Pictures excluded, copy every record that follows exactly as it appears.
+ + + +
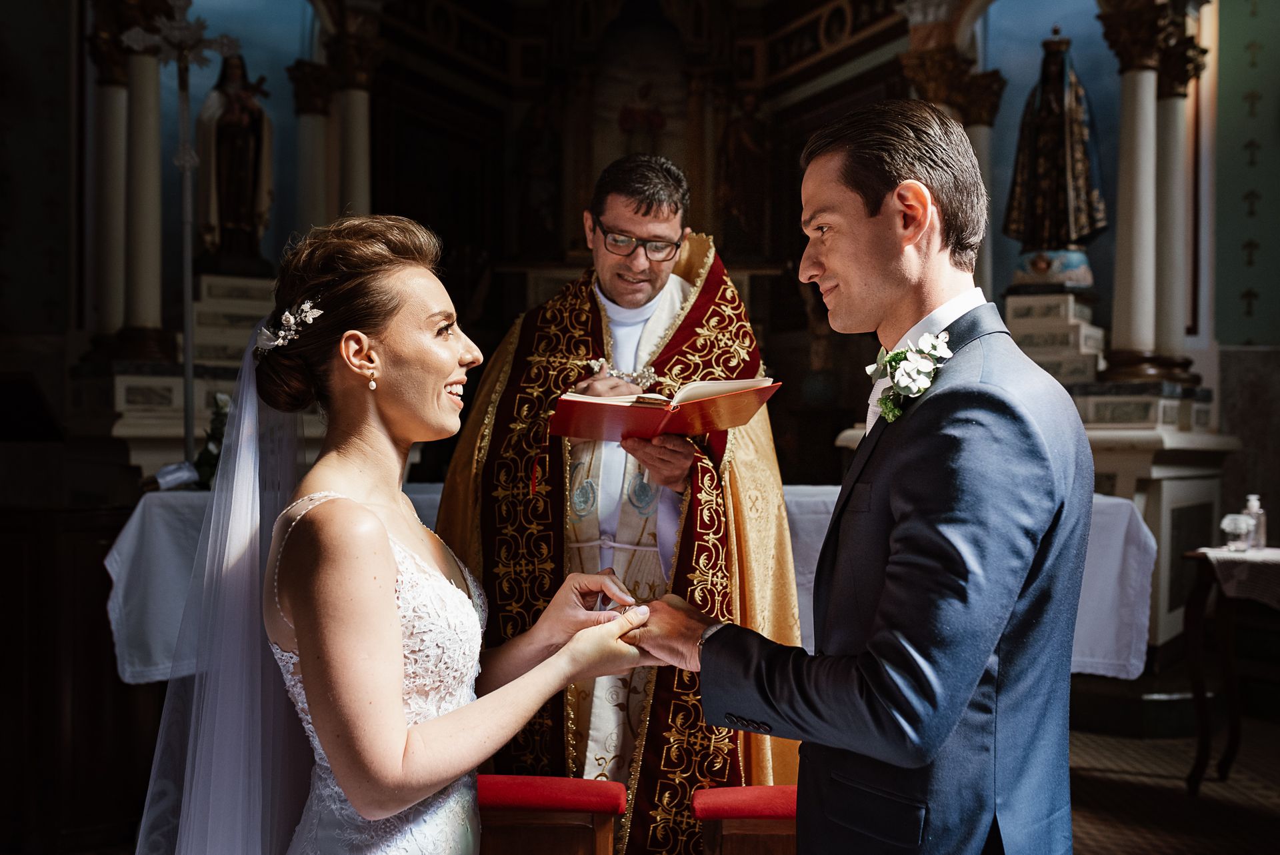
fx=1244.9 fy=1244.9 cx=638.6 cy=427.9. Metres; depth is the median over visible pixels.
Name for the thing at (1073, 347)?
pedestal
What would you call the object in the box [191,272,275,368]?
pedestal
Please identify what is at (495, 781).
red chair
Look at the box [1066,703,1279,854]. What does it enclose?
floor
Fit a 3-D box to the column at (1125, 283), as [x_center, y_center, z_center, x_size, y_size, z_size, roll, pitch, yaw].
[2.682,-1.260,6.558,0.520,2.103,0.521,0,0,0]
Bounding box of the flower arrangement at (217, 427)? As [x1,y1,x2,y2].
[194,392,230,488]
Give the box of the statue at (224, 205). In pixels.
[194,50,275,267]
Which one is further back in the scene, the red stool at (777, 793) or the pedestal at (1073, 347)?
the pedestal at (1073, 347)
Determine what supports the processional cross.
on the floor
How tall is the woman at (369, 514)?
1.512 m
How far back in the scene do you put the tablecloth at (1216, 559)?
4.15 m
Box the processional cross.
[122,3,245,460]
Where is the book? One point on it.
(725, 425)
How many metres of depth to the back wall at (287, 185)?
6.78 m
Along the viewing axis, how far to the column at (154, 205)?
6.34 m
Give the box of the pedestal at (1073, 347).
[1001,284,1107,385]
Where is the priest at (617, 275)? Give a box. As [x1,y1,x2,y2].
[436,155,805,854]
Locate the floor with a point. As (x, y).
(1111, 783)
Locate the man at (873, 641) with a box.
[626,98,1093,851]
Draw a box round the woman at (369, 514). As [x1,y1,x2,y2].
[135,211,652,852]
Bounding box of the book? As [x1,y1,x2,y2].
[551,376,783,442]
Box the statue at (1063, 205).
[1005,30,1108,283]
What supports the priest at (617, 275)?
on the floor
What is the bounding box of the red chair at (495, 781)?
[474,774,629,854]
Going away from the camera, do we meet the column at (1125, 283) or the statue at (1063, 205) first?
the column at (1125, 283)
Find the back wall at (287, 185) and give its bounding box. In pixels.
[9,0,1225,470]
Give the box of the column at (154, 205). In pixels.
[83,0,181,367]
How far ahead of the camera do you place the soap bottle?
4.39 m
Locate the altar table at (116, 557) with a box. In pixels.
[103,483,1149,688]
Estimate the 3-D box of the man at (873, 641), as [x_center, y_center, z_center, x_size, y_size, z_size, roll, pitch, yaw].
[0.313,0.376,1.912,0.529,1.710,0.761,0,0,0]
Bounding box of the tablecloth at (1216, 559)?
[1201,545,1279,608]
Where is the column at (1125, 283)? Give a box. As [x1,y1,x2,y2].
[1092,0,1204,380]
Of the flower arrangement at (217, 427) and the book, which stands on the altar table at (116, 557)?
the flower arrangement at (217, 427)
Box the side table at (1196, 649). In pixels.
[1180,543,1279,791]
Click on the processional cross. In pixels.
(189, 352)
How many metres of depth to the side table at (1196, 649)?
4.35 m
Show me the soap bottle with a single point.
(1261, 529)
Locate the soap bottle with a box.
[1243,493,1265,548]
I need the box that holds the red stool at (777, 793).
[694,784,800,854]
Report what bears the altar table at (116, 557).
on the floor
+ + + +
**Solution to this exercise:**
fx=1244.9 fy=1244.9 cx=638.6 cy=427.9. Metres; depth is the median over visible pixels.
Name for the thing at (1073, 347)?
pedestal
What would you call the object in the box [191,272,275,368]?
pedestal
Please identify what is at (495, 781).
red chair
Look at the box [1066,703,1279,854]. What does it enclose?
floor
Fit a 3-D box to the column at (1125, 283), as [x_center, y_center, z_center, x_size, y_size, z_size, roll, pitch, yaw].
[2.682,-1.260,6.558,0.520,2.103,0.521,0,0,0]
Bounding box of the flower arrangement at (217, 427)? As [x1,y1,x2,y2].
[194,392,230,488]
Give the box of the statue at (224, 205). In pixels.
[194,50,275,267]
Which one is further back in the scene, the red stool at (777, 793) or the pedestal at (1073, 347)?
the pedestal at (1073, 347)
Determine what supports the processional cross.
on the floor
How tall is the woman at (369, 514)?
1.512 m
How far back in the scene do you put the tablecloth at (1216, 559)?
4.15 m
Box the processional cross.
[122,3,245,460]
Where is the book? One point on it.
(725, 425)
How many metres of depth to the back wall at (287, 185)?
6.78 m
Along the viewing axis, how far to the column at (154, 205)?
6.34 m
Give the box of the pedestal at (1073, 347).
[1001,284,1107,385]
Where is the priest at (617, 275)? Give a box. As [x1,y1,x2,y2].
[436,155,805,854]
Locate the floor with a point. As (x, y).
(1111, 783)
Locate the man at (873, 641) with a box.
[626,98,1093,851]
Draw a box round the woman at (369, 514). As [x1,y1,x2,y2].
[135,211,652,852]
Bounding box of the book? As [x1,y1,x2,y2].
[551,376,783,442]
Box the statue at (1063, 205).
[1005,30,1108,283]
What supports the priest at (617, 275)?
on the floor
What is the bounding box of the red chair at (495, 781)?
[474,774,629,854]
Going away from the camera, do we meet the column at (1125, 283) or the statue at (1063, 205) first?
the column at (1125, 283)
Find the back wall at (287, 185) and give its bounding box. In pixels.
[9,0,1225,470]
Give the box of the column at (154, 205). In pixels.
[83,0,181,367]
How far ahead of the camera do you place the soap bottle?
4.39 m
Locate the altar table at (116, 557) with a box. In pixels.
[103,483,1149,688]
Estimate the 3-D box of the man at (873, 641), as [x_center, y_center, z_center, x_size, y_size, z_size, roll, pitch, yaw].
[0.313,0.376,1.912,0.529,1.710,0.761,0,0,0]
Bounding box of the tablecloth at (1216, 559)?
[1201,545,1279,608]
Where is the column at (1125, 283)? Give a box. As [x1,y1,x2,y2].
[1092,0,1204,380]
Of the flower arrangement at (217, 427) and the book, which stands on the altar table at (116, 557)?
the flower arrangement at (217, 427)
Box the side table at (1196, 649). In pixels.
[1180,543,1279,791]
Click on the processional cross. In pixels.
(189, 352)
How many metres of depth to the side table at (1196, 649)?
4.35 m
Show me the soap bottle with a single point.
(1261, 529)
Locate the soap bottle with a box.
[1243,493,1265,548]
I need the box that holds the red stool at (777, 793).
[694,784,800,854]
Report what bears the altar table at (116, 557).
on the floor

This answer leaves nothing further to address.